Später: Ich liege auf einem Bett neben dem Bücherstapel. Vor mir, zu meiner Linken, liegt P. auf einem anderen Bett, das rechtwinklig zu meinem steht. In der Verlängerung von P.s Bett steht, mir gegenüber, ein langer Tisch, hinter dem (mir genau gegenüber) der Ehemann und (zu meiner Rechten) mit einer winzigen Batterie vor sich die Nachbarin sitzen.
Lange Zeit davor befanden wir uns, P. und ich, auf der Straße. Wir gingen an einem sehr schönen Park vorbei, genauso schön wie der Jardin des Missions étrangères in der Rue de Varenne.
N° 16
Juli 1970
Ich bin in Tunis. Eine Stadt, die sich ganz in die Höhe streckt.
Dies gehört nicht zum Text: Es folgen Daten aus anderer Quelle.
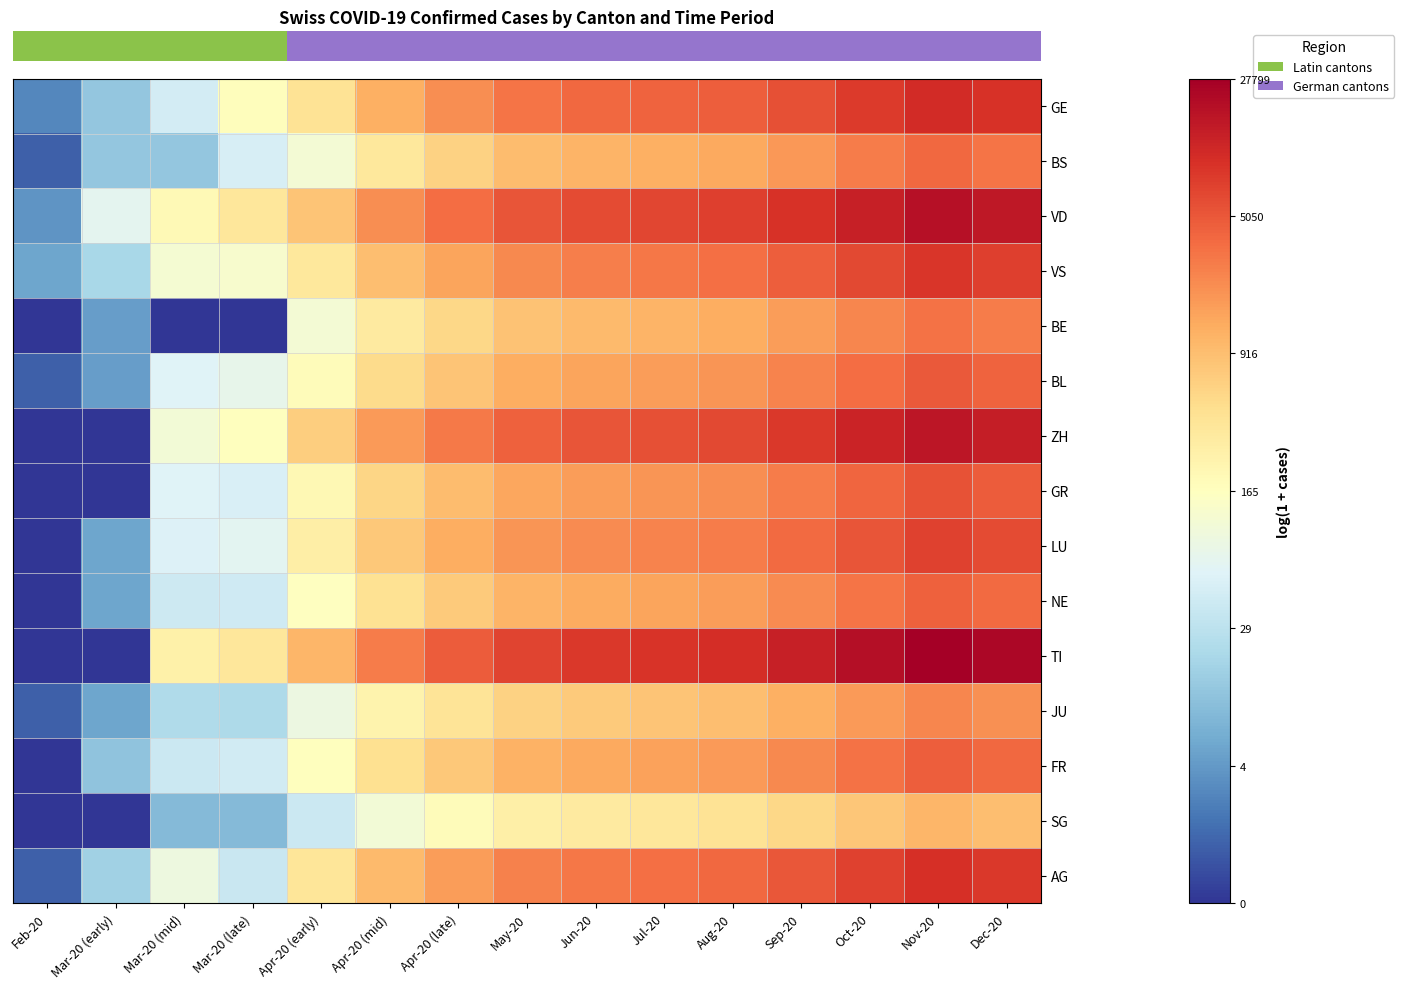

How many categories are shown in the chart?

15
Ich mache einen langen Spaziergang: Straße in Serpentinen, Vorhang aus Bäumen, Hell-Dunkel-Schraffuren, Panoramen. Es ist, als ob die Landschaft sich in ihrer Ganzheit darböte wie der Hintergrund eines italienischen Gemäldes.
Am nächsten Tag kommt die Polizei und nimmt mich fest. Ich habe vor langer Zeit eine winzige Kleinigkeit verbrochen. Ich habe überhaupt keine Erinnerung mehr daran, aber ich weiß, dass mich das heute zwanzig Jahre kosten kann.
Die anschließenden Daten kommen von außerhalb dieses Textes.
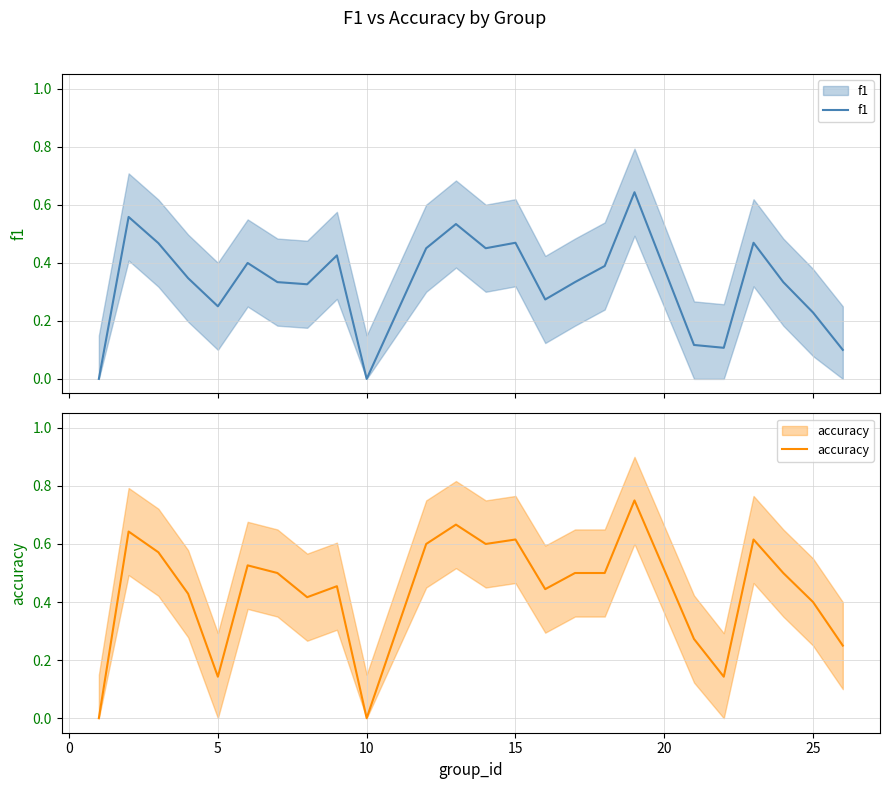

Is it true that f1 equals 0.2 at 19?

False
Ich entkomme, mit einem Revolver bewaffnet. Die Gegenden, die ich durchquere, kenne ich nicht. Es besteht keine unmittelbare Gefahr, aber ich weiß schon jetzt, dass die Flucht keine Lösung ist. Ich kehre an vertrautere Orte zurück, dorthin, wo ich am Vortag spazieren gegangen bin. Drei Seeleute fragen mich nach ihrem Weg. Hinter einer Baumreihe waschen verschleierte Frauen ihre Wäsche.
Ich gehe über eine Straße in Serpentinen wieder in die Stadt hinunter. Überall Bullen, Hundertschaften. Sie halten jeden an und durchsuchen die Autos.
Ich gehe zwischen den Bullen hindurch. Solange sich unsere Blicke nicht begegnen, habe ich eine Chance davonzukommen.
Ich betrete ein Café, in dem ich Marcel B. vorfinde. Ich setze mich neben ihn.
Drei Typen betreten das Café (das sind natürlich Bullen!); sie schlendern ganz nachlässig durch den Saal. Vielleicht haben sie mich ja nicht gesehen? Ich atme geradezu auf, aber einer von ihnen setzt sich zu mir an den Tisch.
– Ich habe keine Papiere bei mir, sage ich.